Dataset entries:
____

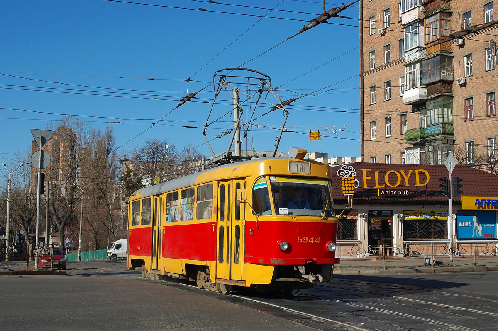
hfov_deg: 42.8
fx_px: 636
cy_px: 166
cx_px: 249
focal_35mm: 46
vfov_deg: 29.2
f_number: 7.1
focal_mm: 30
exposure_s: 1/1000
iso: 200
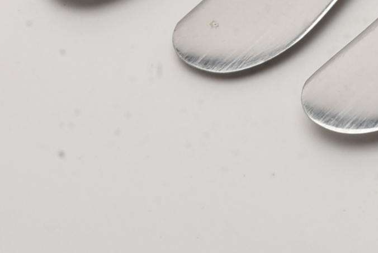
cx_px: 640
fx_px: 3838
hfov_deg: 5.6
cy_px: -122
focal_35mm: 365
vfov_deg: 3.8
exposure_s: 1/125
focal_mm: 55
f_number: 25
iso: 100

____

*Task directions*
Would you copy all of the data exactly? Keep the pictures out of it.

*Exercise answer*
hfov_deg: 42.8
fx_px: 636
cy_px: 166
cx_px: 249
focal_35mm: 46
vfov_deg: 29.2
f_number: 7.1
focal_mm: 30
exposure_s: 1/1000
iso: 200
cx_px: 640
fx_px: 3838
hfov_deg: 5.6
cy_px: -122
focal_35mm: 365
vfov_deg: 3.8
exposure_s: 1/125
focal_mm: 55
f_number: 25
iso: 100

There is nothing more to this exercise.